Working data:
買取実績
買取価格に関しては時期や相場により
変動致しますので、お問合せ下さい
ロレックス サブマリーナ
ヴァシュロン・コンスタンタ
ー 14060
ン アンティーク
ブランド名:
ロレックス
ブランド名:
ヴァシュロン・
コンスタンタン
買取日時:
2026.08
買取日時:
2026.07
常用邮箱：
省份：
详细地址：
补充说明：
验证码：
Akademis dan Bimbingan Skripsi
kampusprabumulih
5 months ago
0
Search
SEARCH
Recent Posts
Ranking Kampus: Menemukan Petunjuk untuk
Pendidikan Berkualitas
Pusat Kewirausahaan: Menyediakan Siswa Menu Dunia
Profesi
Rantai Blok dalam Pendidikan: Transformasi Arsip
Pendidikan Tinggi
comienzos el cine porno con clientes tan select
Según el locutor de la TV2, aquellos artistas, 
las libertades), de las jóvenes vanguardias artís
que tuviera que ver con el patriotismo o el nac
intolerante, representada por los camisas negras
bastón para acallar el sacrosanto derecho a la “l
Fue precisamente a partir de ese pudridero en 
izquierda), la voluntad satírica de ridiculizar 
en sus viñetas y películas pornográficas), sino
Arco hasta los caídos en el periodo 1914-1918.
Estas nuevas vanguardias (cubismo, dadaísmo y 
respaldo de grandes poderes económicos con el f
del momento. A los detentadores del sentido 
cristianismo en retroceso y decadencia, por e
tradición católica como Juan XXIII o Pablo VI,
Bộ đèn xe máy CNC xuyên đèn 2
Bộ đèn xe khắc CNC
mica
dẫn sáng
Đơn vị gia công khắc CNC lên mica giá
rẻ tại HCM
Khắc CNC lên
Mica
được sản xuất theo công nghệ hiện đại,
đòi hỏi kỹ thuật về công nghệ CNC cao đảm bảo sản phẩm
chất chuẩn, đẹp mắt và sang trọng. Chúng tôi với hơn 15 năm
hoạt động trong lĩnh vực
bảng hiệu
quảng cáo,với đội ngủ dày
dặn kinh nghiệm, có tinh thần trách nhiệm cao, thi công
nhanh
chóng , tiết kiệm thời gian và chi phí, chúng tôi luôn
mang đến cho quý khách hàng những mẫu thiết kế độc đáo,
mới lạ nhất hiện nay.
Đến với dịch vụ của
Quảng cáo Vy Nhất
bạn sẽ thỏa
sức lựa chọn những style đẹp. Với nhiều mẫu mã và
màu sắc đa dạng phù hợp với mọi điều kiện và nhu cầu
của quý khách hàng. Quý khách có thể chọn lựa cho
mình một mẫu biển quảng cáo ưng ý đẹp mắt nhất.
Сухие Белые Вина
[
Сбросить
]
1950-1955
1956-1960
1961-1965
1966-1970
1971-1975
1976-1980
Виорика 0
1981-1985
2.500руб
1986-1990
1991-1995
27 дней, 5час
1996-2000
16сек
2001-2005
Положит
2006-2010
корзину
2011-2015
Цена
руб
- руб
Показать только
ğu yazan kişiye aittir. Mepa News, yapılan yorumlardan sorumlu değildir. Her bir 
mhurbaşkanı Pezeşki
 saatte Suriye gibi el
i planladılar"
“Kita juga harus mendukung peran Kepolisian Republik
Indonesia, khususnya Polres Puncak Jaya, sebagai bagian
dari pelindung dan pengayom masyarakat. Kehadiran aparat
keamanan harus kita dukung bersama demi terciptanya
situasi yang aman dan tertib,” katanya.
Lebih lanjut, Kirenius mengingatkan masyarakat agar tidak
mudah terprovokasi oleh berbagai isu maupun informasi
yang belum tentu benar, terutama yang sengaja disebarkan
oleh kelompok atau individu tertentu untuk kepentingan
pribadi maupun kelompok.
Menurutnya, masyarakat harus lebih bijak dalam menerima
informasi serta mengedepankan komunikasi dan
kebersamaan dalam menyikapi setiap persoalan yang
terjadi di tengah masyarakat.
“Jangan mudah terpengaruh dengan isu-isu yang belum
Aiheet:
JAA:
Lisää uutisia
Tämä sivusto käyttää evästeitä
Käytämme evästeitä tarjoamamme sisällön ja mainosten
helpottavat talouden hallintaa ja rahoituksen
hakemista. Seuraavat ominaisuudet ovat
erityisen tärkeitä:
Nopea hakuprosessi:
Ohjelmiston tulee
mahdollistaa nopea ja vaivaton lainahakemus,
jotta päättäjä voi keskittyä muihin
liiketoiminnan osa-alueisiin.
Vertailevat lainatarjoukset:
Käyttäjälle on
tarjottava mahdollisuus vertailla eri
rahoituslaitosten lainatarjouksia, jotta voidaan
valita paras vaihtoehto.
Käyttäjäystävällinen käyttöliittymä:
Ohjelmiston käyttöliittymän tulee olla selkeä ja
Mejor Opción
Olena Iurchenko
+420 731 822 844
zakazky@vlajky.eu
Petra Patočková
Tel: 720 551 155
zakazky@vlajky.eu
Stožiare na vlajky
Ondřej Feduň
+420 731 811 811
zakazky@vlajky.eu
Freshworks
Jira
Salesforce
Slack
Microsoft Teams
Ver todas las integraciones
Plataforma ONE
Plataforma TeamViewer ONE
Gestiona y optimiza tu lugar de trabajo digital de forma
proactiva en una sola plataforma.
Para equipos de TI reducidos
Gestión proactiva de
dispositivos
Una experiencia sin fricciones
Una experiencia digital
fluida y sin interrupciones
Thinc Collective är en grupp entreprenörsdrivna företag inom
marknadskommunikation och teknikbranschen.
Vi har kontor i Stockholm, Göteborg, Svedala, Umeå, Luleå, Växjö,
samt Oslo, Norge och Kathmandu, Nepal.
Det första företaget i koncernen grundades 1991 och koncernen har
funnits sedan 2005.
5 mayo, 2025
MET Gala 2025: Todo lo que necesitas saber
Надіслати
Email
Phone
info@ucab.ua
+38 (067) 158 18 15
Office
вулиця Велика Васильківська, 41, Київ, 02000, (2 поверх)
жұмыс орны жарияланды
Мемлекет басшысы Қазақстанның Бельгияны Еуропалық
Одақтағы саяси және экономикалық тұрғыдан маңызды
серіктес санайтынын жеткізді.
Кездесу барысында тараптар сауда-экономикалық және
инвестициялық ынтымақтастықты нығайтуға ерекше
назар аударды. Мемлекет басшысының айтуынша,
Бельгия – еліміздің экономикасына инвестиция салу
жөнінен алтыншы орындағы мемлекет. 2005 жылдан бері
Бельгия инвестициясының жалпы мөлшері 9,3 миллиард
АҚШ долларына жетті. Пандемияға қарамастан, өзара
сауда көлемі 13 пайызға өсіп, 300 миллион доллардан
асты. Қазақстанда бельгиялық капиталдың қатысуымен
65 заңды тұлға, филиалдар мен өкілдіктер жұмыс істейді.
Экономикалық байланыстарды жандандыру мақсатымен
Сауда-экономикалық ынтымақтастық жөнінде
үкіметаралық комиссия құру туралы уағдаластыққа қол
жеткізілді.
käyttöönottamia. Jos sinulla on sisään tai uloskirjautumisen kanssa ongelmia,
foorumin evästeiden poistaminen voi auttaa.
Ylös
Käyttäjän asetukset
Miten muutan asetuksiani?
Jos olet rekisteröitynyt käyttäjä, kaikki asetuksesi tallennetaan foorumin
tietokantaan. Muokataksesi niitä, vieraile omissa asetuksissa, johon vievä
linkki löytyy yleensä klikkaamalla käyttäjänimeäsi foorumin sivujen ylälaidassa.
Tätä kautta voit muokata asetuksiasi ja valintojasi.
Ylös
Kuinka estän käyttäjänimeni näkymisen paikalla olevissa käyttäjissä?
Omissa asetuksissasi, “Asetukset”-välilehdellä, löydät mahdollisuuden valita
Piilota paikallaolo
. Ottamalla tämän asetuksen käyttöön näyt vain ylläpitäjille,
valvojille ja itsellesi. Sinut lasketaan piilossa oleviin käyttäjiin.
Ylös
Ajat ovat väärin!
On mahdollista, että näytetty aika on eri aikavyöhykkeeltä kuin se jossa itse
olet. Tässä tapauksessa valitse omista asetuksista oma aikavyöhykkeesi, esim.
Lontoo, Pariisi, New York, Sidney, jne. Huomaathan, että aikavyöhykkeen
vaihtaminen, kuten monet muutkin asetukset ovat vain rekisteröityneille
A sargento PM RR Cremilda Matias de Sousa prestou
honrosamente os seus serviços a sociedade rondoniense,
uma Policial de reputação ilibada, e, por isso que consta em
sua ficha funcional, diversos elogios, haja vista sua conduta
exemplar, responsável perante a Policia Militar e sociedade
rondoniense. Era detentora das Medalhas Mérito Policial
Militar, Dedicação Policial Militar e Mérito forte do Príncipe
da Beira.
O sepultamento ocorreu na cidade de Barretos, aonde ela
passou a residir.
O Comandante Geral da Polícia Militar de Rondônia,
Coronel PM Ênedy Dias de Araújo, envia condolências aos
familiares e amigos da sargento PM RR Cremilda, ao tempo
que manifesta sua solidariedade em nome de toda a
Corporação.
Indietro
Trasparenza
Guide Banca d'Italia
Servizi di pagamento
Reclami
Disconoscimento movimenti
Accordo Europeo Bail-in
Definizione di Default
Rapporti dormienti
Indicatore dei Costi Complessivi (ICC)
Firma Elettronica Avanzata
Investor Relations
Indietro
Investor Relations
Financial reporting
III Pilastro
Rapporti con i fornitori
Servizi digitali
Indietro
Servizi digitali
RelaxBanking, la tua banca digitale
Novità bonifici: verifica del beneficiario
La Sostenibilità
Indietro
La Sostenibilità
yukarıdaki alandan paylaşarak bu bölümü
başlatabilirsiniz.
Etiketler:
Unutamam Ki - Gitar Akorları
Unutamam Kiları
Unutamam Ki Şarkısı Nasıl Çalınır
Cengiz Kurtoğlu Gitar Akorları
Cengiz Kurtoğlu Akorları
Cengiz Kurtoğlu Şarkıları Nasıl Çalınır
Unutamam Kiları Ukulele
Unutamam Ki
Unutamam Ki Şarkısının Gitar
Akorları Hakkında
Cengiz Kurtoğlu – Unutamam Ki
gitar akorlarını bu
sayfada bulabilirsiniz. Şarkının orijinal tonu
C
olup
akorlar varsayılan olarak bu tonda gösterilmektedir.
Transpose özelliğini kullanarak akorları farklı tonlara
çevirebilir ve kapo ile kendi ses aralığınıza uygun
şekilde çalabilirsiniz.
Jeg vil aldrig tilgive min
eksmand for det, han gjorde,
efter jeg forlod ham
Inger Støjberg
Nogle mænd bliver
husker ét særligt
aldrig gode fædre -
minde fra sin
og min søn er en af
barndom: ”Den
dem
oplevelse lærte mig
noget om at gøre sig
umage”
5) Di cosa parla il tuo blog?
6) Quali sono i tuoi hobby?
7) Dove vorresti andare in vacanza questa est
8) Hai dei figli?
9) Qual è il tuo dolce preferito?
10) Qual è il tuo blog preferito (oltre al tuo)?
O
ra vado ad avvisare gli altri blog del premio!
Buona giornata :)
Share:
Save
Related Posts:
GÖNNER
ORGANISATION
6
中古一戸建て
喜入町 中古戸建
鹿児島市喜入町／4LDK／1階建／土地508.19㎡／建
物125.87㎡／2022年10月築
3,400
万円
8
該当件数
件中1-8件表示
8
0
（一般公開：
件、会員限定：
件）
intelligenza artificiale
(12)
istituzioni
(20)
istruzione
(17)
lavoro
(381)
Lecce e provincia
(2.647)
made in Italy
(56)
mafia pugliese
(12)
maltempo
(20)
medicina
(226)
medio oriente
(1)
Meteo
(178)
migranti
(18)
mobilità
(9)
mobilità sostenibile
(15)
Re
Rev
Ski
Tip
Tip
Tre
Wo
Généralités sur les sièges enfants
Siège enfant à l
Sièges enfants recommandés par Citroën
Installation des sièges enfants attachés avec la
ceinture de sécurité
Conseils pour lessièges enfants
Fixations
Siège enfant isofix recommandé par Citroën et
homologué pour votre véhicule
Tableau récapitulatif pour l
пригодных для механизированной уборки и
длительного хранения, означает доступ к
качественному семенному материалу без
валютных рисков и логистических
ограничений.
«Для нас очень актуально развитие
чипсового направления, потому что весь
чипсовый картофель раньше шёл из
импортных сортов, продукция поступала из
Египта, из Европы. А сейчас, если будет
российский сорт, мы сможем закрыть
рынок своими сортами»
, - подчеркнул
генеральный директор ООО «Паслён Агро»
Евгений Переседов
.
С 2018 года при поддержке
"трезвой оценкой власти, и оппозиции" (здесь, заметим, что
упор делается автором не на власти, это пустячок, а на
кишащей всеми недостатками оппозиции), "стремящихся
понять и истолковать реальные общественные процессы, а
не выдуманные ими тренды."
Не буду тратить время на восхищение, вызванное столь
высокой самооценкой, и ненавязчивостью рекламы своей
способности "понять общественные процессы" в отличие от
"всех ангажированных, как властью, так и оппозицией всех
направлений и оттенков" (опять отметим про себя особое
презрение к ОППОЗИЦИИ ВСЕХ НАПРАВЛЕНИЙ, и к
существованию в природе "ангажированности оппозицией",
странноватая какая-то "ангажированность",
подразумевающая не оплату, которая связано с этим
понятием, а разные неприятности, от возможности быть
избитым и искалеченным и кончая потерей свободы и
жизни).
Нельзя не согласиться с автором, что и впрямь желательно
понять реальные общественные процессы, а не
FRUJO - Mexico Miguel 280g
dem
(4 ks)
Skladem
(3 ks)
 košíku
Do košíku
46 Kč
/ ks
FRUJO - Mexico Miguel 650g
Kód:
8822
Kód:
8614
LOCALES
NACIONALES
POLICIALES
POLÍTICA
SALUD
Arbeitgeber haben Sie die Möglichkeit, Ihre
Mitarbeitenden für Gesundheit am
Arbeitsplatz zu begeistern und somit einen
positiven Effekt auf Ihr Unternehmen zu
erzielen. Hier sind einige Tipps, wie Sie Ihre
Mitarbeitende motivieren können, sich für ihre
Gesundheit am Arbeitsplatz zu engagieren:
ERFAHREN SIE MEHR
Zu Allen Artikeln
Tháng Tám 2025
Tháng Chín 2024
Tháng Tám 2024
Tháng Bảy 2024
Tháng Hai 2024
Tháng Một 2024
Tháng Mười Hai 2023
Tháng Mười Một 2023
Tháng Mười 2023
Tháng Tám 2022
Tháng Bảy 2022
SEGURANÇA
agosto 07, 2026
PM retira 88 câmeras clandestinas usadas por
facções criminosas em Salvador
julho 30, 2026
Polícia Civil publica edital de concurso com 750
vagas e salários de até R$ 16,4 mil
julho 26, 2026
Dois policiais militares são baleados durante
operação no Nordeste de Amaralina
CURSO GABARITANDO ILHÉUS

Exercise: Set down exactly the lines from the start of the records to the line with "mới lạ nhất hiện nay.". Include that line, and add nothing more.

Finished exercise:
買取実績
買取価格に関しては時期や相場により
変動致しますので、お問合せ下さい
ロレックス サブマリーナ
ヴァシュロン・コンスタンタ
ー 14060
ン アンティーク
ブランド名:
ロレックス
ブランド名:
ヴァシュロン・
コンスタンタン
買取日時:
2026.08
買取日時:
2026.07
常用邮箱：
省份：
详细地址：
补充说明：
验证码：
Akademis dan Bimbingan Skripsi
kampusprabumulih
5 months ago
0
Search
SEARCH
Recent Posts
Ranking Kampus: Menemukan Petunjuk untuk
Pendidikan Berkualitas
Pusat Kewirausahaan: Menyediakan Siswa Menu Dunia
Profesi
Rantai Blok dalam Pendidikan: Transformasi Arsip
Pendidikan Tinggi
comienzos el cine porno con clientes tan select
Según el locutor de la TV2, aquellos artistas, 
las libertades), de las jóvenes vanguardias artís
que tuviera que ver con el patriotismo o el nac
intolerante, representada por los camisas negras
bastón para acallar el sacrosanto derecho a la “l
Fue precisamente a partir de ese pudridero en 
izquierda), la voluntad satírica de ridiculizar 
en sus viñetas y películas pornográficas), sino
Arco hasta los caídos en el periodo 1914-1918.
Estas nuevas vanguardias (cubismo, dadaísmo y 
respaldo de grandes poderes económicos con el f
del momento. A los detentadores del sentido 
cristianismo en retroceso y decadencia, por e
tradición católica como Juan XXIII o Pablo VI,
Bộ đèn xe máy CNC xuyên đèn 2
Bộ đèn xe khắc CNC
mica
dẫn sáng
Đơn vị gia công khắc CNC lên mica giá
rẻ tại HCM
Khắc CNC lên
Mica
được sản xuất theo công nghệ hiện đại,
đòi hỏi kỹ thuật về công nghệ CNC cao đảm bảo sản phẩm
chất chuẩn, đẹp mắt và sang trọng. Chúng tôi với hơn 15 năm
hoạt động trong lĩnh vực
bảng hiệu
quảng cáo,với đội ngủ dày
dặn kinh nghiệm, có tinh thần trách nhiệm cao, thi công
nhanh
chóng , tiết kiệm thời gian và chi phí, chúng tôi luôn
mang đến cho quý khách hàng những mẫu thiết kế độc đáo,
mới lạ nhất hiện nay.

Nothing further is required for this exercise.